If the neoconservative nightmare of vast neoliberal "republican" federations across Europe, North America and Australasia were ever to become a reality, then expect the same person to remain Head of the former United Kingdom or whatever entities it was divided up into (each with the Union Flag still somewhere on its own), Head of each of the former Australian states and of New Zealand (all retaining their Blue Ensigns, the monarch's status in each Australian state being entirely distinct from that at federal level), and Head of at least some former Canadian provinces (several of which also retain the Union Flag somewhere on their own, and the Crown in right of each of them being, again, entirely distinct from the Crown in right of Canada). The Australasian one might very well include other parts of the Pacific likewise still so headed and so flagged.

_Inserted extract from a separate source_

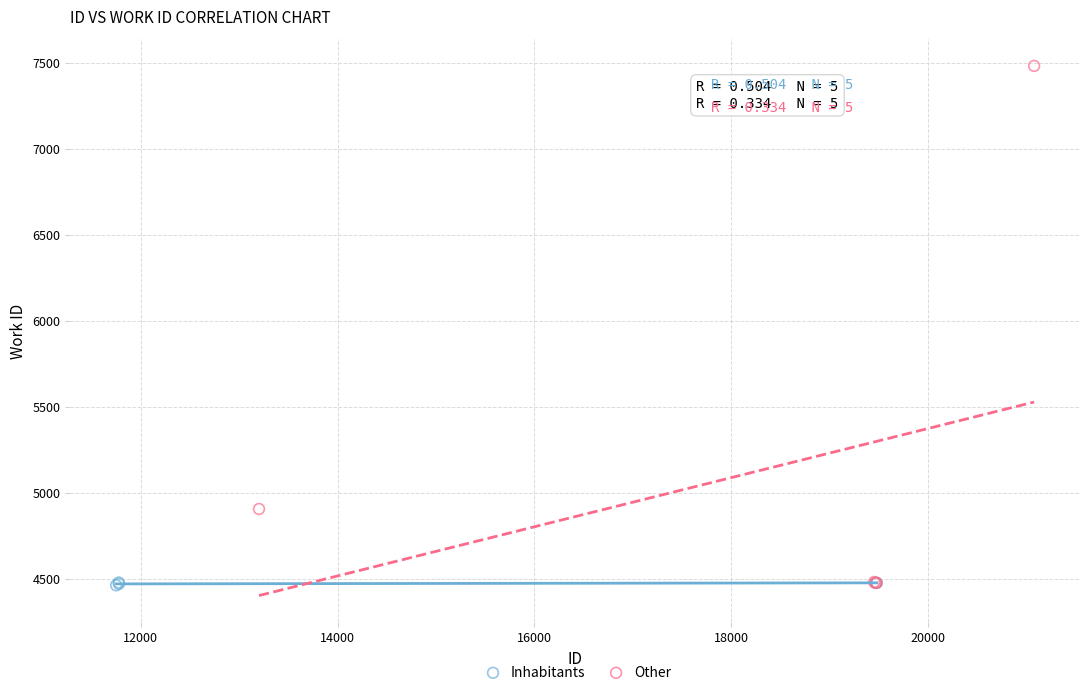

Which series contains the highest Y value?

Other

"Not until the present Queen dies" is not only an utterly unprincipled position, yet tellingly now the only one ever articulated anywhere where she is the monarch. It is also, as those expressing it must surely know, founded on a fallacy: the succession happens in an instant. In any case, Prince Charles has never been as unpopular as those who regard him as a generational traitor, and who were attached to the rather silly figure of his late ex-wife, would have us believe.
The monarchy was hugely unpopular, not least in Australia, in the middle of the Victorian Period, with that Queen branded "a hausfrau" in Antipodean newspapers. The monarchy was hugely popular, not least in Australia, by the time of the Diamond Jubilee. Next year, there will be another Diamond Jubilee.